In the 5th floor courtroom Tuesday morning after Hayes said “yes” and made the specific objection, Senior Judge A. Raymond Randolph simply asked, “Where is the objection in your record?”

“It depends on which set of emails we’re talking about,” he replied.

It depends what the definition of emails is?

“So, you didn’t make a specific objection that these are not trustworthy?” Randolph persisted.

“No, your honor, I can’t say specifically that we did,” he conceded.

Only moments earlier, of course, Hayes specifically said that he did.

Judge Janice Rogers Brown and Judge Sri Srinivasan, a possible Supreme Court nominee if Hillary Clinton wins, also seemed highly skeptical of Hayes.

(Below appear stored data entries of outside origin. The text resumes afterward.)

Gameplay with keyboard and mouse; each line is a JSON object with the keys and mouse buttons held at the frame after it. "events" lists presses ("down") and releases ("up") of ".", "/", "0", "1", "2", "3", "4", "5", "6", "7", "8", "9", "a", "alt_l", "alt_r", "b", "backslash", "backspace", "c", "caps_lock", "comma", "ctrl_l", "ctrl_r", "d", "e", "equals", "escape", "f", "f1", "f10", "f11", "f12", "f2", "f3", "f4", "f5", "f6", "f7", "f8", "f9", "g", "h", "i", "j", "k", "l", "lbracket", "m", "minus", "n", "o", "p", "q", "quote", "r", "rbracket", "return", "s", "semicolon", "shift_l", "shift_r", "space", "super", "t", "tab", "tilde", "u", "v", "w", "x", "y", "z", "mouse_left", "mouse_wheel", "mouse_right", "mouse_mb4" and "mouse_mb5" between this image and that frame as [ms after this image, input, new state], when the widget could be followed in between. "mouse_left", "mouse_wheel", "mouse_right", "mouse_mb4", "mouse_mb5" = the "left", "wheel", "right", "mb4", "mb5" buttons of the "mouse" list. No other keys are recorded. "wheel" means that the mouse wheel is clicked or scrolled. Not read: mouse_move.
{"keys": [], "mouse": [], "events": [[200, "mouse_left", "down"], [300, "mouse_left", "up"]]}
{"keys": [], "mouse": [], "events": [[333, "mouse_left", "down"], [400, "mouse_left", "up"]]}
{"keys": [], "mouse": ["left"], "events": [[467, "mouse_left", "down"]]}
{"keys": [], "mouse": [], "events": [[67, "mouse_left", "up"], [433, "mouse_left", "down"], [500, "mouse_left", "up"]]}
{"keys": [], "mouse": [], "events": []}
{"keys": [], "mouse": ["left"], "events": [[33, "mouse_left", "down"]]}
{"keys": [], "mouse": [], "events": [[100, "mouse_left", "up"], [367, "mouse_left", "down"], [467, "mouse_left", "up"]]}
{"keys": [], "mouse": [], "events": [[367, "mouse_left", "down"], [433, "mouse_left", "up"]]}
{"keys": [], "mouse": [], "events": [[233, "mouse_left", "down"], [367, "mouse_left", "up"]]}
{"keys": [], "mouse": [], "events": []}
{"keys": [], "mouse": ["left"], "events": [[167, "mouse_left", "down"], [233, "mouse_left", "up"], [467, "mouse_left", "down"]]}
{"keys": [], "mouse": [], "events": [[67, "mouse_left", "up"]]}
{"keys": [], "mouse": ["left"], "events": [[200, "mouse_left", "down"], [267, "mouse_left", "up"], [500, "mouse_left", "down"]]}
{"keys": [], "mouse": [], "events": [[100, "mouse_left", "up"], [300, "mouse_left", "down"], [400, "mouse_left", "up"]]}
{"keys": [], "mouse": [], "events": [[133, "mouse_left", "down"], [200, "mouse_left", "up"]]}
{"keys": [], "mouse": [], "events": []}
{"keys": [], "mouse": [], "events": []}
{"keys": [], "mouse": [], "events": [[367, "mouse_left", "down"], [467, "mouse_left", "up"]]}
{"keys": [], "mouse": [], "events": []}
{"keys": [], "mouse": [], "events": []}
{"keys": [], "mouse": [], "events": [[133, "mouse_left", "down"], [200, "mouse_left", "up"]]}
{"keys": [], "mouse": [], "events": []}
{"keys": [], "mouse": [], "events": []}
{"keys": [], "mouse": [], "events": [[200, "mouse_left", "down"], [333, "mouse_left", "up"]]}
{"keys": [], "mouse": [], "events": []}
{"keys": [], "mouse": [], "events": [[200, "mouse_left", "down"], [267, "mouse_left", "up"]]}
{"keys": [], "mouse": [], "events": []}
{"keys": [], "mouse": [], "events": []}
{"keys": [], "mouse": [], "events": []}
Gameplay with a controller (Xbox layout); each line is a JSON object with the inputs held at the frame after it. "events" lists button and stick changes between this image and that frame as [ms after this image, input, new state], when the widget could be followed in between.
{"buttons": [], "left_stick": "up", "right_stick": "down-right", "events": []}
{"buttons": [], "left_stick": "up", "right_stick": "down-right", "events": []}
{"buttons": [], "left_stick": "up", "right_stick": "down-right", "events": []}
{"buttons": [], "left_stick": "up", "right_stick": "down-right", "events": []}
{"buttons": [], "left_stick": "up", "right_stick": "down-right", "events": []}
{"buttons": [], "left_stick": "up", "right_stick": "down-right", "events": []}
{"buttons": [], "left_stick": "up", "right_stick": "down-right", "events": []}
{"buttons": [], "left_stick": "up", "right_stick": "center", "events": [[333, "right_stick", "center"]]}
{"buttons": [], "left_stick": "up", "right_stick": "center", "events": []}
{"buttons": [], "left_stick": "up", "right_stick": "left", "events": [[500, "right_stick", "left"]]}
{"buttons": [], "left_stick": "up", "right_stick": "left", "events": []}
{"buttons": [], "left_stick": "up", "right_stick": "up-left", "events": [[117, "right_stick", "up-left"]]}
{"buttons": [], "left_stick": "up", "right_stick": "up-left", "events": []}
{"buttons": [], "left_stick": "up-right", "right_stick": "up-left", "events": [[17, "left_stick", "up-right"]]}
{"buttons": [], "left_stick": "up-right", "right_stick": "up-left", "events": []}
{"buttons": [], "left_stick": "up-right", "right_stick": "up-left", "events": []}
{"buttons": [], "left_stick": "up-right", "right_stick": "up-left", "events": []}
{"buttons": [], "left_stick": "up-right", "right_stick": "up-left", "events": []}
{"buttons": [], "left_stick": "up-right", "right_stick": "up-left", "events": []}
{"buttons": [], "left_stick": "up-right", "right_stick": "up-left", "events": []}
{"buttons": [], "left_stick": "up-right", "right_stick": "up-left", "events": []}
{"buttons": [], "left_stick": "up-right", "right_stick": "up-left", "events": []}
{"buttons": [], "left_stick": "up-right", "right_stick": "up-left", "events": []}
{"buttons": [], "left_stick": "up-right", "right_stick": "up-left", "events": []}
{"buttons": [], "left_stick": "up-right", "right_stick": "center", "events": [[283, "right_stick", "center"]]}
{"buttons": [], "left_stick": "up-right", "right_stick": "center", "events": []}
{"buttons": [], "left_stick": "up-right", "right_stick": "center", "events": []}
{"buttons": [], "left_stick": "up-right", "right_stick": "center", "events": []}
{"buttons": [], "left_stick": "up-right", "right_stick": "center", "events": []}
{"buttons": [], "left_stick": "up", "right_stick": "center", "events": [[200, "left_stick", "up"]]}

All this could spell trouble for President Phil Griffin. If a new trial is granted he would be questioned under oath about his 2014 deposition testimony that one of the foremost civil procedure experts in the country has said likely constitutes perjury.

At the May 2015 trial, Griffin was not called to the stand. Instead, right after Michael Queen’s lawyer tricked Schultz into bragging that he did not ask a question at the conference, video of Griffin’s claim to the contrary was played for the jury.

Schultz won the trial. But quickly lost his show.

After the Tuesday morning hearing, this reporter tried to hand Hayes an actual personal check for $50 dollars made out to the super PAC that Ed Schultz ran out of a UPS store following his exit from MSNBC. That amount was precisely double Schultz’s total haul before he decamped for an even more prestigious gig working for Vladimir Putin’s television station.

But Hayes, who could easily star in  “Dumb and Dumber, Part 2” with co-counsel Jeffrey Landa, wouldn’t take it.

It is anybody’s guess when the Court is going to issue its decision.

The usual suspects, of course, did not attend the hearing.

But, curiously, neither Washington Examiner media reporter Eddie Scarry, who wrote about the case twice last year.